The Role of Buprenorphine
The main workhorse of the drug, buprenorphine is an opioid. Specifically, it is a partial opioid agonist. Unlike full opioid agonists like morphine and oxycodone, it does not cause euphoria when taken according to directions, but some people report that it makes them feel normal.
It also has a partial painkiller effect on its own, so you can think of buprenorphine as an opioid drug with the nasty parts cut off.

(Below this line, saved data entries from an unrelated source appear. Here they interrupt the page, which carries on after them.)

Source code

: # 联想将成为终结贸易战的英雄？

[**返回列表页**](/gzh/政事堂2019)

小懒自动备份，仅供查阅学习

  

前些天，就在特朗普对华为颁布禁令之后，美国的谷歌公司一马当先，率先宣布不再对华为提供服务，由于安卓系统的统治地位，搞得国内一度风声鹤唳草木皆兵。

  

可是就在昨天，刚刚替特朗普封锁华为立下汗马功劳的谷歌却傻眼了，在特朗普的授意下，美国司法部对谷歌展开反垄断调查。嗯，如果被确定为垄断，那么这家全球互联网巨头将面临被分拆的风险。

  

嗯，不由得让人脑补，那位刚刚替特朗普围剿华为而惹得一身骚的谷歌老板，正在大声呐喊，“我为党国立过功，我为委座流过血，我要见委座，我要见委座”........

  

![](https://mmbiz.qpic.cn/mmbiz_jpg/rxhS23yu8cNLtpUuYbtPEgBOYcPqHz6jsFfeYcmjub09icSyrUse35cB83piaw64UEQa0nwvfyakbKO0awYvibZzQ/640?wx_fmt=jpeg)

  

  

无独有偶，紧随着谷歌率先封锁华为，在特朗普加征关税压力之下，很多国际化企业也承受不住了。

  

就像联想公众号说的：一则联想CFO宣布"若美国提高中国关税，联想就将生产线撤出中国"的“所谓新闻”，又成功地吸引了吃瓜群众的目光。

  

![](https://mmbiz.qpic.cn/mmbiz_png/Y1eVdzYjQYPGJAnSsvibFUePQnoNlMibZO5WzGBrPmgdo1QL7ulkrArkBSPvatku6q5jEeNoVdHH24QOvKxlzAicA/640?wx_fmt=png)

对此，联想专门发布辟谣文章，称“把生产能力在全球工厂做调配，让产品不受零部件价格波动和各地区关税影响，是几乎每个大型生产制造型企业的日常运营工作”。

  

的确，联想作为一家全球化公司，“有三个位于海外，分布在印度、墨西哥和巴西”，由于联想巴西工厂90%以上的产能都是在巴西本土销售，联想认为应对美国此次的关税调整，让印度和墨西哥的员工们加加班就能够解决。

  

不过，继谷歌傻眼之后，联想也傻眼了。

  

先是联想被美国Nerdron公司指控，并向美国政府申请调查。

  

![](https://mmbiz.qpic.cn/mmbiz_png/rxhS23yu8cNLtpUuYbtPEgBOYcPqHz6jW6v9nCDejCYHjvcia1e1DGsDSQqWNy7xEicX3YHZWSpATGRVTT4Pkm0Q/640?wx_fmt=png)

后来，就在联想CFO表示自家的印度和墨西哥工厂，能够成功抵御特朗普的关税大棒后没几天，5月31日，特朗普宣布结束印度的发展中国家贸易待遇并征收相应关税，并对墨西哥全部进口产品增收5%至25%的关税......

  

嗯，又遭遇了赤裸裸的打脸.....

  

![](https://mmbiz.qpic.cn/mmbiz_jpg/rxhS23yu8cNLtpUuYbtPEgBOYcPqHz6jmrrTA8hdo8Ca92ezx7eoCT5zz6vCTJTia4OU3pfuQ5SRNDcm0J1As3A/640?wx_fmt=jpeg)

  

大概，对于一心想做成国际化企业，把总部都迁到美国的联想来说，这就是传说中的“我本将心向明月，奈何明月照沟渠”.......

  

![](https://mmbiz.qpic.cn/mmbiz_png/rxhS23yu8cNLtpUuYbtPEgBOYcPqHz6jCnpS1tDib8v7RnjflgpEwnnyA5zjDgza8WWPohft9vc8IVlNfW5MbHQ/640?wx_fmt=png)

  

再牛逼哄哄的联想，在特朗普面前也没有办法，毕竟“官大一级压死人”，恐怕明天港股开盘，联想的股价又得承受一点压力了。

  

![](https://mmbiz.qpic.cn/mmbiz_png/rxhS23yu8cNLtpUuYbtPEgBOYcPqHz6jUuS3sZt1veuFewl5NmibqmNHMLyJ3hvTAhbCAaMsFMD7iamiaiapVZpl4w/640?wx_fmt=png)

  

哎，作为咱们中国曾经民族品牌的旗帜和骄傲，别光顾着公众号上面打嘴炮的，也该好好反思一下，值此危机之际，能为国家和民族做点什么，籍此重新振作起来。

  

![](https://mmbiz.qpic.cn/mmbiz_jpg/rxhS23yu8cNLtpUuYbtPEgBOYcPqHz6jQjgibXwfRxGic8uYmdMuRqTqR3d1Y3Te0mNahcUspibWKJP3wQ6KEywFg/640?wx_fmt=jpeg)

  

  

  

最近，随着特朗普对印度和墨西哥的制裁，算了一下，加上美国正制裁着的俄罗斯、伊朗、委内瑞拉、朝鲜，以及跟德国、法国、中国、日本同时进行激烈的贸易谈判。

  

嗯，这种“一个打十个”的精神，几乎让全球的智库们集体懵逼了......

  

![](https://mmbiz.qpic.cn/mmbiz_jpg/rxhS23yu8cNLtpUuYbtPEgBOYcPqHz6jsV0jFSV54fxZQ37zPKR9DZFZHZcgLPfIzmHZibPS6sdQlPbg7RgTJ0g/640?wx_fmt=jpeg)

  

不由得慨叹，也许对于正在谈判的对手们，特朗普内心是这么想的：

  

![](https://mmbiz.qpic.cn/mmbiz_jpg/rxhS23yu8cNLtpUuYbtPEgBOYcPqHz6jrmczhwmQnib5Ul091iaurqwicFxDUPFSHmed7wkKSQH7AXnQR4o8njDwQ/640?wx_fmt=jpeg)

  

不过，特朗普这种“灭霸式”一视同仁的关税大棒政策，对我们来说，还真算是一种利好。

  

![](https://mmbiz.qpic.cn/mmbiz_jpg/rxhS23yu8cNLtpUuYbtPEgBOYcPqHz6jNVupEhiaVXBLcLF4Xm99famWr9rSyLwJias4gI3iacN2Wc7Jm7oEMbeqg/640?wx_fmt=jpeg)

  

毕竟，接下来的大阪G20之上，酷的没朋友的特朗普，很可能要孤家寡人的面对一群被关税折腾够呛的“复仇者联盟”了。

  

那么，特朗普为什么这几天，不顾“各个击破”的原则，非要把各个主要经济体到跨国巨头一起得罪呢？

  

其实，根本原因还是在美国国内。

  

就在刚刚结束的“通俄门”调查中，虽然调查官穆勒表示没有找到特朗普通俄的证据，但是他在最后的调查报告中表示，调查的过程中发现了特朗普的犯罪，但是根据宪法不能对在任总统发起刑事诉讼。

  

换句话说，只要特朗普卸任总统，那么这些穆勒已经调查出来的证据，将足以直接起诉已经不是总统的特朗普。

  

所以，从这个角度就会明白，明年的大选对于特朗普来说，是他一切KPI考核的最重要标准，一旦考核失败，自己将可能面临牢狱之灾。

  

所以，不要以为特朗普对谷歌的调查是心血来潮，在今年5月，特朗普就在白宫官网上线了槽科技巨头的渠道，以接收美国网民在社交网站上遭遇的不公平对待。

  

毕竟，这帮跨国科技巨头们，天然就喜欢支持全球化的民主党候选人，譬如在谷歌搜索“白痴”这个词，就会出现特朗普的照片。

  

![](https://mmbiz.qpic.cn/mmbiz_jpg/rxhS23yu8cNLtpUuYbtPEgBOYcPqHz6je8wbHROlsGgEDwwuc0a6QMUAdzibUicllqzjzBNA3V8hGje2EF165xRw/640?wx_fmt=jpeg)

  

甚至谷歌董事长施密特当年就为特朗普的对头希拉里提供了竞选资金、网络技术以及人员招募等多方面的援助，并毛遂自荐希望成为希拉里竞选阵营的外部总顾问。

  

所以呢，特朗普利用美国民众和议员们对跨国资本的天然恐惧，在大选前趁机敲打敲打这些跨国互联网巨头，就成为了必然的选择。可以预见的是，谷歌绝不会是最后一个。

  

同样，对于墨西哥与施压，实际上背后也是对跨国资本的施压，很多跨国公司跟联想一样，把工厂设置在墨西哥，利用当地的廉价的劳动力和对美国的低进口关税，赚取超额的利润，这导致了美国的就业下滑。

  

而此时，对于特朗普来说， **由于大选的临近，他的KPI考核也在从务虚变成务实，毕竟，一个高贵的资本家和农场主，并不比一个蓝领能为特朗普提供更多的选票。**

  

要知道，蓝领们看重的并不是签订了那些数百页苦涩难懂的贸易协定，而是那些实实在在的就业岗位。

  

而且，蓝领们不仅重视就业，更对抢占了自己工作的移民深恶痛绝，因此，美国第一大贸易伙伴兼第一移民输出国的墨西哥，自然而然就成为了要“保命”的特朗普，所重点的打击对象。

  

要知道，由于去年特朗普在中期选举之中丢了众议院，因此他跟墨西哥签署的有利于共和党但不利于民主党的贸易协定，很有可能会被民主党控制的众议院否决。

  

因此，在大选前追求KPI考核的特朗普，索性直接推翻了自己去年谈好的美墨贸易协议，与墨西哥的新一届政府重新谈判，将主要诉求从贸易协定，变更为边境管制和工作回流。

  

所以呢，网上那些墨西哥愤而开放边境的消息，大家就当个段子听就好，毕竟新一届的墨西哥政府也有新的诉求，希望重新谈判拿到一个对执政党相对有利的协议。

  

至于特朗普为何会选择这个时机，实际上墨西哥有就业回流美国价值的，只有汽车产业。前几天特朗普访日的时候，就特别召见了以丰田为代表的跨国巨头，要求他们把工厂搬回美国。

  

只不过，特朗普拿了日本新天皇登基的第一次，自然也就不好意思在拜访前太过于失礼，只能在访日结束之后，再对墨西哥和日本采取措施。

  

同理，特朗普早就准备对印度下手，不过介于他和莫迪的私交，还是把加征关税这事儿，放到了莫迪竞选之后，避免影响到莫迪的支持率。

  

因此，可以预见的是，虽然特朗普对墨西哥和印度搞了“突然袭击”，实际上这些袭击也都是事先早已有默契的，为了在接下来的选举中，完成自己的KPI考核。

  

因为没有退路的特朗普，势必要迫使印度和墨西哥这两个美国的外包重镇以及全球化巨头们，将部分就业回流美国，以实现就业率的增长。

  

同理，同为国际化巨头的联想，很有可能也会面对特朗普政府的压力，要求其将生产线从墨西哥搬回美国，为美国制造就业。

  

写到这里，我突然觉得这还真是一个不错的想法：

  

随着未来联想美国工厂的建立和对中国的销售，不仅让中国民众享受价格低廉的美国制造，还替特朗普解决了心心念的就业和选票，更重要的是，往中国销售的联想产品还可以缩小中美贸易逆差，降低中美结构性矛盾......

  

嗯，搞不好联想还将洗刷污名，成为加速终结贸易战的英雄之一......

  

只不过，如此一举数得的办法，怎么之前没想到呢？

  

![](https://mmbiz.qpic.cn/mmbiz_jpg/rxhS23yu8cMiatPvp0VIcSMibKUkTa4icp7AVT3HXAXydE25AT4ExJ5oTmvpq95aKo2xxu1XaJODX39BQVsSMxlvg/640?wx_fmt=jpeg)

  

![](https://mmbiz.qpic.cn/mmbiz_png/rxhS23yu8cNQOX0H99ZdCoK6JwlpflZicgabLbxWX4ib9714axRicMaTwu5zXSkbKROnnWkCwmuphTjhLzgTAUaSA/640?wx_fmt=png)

Buprenorphine still triggers the part of the brain that thinks it is receiving an opioid dose, and in this way the drug prevents withdrawal symptoms from occurring. Because the medication stays attached to the opioid receptors for up to 24 hours, it blocks other opiate drugs from causing their high.
The Role of Naloxone
Naloxone is an opioid antagonist, so it clears out any drug currently attached to the opioid receptors. This drug is included in Suboxone to prevent abuse of the medication. When taken orally the naloxone has no effect. But when injected or snorted, naloxone removes the high instead of providing one.
This does have the effect of immediately kickstarting withdrawal symptoms, which further discourages abuse.
If you live near or in New York, New York, and feel the need to escape from an opioid addiction, there is hope. Suboxone can provide the medical assistance necessary to wean yourself off opiates, and there are plenty of doctors to choose from.